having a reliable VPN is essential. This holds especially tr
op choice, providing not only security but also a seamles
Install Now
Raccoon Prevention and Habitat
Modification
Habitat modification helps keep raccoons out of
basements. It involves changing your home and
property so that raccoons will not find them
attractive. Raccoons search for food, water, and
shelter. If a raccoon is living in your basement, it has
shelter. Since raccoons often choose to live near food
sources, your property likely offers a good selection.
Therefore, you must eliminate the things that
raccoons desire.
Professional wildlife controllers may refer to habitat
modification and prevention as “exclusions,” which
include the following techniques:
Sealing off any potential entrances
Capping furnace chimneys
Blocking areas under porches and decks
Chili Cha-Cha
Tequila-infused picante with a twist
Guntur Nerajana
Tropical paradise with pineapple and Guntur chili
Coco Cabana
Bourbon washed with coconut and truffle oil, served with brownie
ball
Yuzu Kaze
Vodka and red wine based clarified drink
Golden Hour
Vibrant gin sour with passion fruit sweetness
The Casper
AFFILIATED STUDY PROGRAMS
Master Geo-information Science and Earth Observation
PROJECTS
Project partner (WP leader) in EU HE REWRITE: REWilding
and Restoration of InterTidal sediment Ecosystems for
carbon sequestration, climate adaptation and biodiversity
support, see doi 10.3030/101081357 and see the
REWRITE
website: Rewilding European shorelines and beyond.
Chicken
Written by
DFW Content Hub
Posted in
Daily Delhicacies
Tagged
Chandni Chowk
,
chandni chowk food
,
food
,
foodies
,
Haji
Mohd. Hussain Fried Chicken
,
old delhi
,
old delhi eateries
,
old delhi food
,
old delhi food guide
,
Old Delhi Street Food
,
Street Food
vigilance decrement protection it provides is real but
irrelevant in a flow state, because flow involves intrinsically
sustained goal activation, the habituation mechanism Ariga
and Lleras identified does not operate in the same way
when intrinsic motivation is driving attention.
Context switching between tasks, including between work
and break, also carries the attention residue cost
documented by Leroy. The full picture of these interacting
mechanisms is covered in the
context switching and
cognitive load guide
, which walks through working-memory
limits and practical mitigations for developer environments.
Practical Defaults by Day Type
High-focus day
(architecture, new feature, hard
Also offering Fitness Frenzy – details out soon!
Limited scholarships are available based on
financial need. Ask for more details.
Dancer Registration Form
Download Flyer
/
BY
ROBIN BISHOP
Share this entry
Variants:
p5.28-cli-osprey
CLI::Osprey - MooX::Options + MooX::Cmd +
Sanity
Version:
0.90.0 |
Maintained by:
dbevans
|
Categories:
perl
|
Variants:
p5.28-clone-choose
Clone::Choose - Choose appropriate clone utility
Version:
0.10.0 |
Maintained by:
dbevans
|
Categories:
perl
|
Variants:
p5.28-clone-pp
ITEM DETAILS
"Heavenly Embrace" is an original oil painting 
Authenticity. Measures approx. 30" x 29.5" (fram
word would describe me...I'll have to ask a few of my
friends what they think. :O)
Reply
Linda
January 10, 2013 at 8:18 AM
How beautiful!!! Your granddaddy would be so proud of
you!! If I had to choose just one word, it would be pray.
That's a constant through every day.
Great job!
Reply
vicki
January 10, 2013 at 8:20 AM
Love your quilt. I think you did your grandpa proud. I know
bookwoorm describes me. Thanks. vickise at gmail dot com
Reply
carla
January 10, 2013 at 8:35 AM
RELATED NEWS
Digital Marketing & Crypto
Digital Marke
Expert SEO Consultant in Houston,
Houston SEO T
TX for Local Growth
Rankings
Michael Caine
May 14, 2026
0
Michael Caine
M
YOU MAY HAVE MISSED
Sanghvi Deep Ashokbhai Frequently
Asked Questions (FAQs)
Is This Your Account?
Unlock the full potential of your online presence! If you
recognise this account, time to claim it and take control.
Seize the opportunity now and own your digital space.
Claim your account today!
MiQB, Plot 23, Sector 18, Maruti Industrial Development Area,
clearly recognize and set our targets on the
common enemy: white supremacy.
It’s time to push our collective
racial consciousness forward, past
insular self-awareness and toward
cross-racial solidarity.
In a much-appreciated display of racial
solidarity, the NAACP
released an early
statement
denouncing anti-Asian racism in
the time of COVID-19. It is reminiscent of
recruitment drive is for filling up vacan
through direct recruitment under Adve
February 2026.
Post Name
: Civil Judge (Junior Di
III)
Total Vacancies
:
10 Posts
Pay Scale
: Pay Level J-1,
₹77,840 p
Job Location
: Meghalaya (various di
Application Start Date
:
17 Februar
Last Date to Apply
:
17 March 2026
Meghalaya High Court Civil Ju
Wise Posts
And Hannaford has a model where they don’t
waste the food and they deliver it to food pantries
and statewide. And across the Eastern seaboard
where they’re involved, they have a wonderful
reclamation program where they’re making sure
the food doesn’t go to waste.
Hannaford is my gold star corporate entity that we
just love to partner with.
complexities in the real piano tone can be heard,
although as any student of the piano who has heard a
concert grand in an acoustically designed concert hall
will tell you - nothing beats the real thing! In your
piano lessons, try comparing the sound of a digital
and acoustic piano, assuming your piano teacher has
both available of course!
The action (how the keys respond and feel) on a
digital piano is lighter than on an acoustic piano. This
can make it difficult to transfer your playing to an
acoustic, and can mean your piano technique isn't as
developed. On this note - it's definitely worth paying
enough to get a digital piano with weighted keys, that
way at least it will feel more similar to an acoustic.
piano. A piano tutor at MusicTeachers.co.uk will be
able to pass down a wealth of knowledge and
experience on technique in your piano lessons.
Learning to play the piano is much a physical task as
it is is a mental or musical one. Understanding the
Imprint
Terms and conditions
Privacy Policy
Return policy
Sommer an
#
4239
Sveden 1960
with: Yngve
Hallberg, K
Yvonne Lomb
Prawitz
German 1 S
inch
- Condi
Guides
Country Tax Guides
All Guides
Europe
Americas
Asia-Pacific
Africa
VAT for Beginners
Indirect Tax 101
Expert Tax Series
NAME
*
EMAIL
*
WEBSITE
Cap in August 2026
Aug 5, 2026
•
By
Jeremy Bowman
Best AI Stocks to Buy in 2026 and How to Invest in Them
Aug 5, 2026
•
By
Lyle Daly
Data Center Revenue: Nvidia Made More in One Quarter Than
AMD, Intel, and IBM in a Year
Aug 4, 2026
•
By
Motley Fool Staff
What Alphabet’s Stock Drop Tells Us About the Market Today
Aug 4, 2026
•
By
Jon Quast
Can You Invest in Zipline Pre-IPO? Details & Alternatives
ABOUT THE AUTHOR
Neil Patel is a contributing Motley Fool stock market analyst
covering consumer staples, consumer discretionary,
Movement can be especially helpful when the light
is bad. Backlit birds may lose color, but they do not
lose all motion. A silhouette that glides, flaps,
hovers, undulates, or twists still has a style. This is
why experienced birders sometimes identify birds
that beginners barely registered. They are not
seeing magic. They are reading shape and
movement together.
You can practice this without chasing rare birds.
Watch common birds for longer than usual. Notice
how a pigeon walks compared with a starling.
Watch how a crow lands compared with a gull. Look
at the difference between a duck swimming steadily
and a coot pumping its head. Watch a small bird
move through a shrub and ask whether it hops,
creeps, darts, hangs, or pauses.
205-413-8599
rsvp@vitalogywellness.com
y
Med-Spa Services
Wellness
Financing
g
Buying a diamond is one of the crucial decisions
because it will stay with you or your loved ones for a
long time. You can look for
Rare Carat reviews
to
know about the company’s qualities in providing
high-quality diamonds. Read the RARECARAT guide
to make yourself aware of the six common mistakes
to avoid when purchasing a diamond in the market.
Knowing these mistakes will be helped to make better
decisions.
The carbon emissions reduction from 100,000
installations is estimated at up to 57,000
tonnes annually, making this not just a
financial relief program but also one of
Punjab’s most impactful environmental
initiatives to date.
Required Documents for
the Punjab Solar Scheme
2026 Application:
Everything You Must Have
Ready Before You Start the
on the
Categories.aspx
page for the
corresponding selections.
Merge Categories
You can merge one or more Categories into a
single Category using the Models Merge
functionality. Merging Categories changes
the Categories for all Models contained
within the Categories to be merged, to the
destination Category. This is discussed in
════════════════
## Brief
Which lines in the listing contain the word "waste"? Copy out each of those lines in full.

## Written answer
waste the food and they deliver it to food pantries
the food doesn’t go to waste.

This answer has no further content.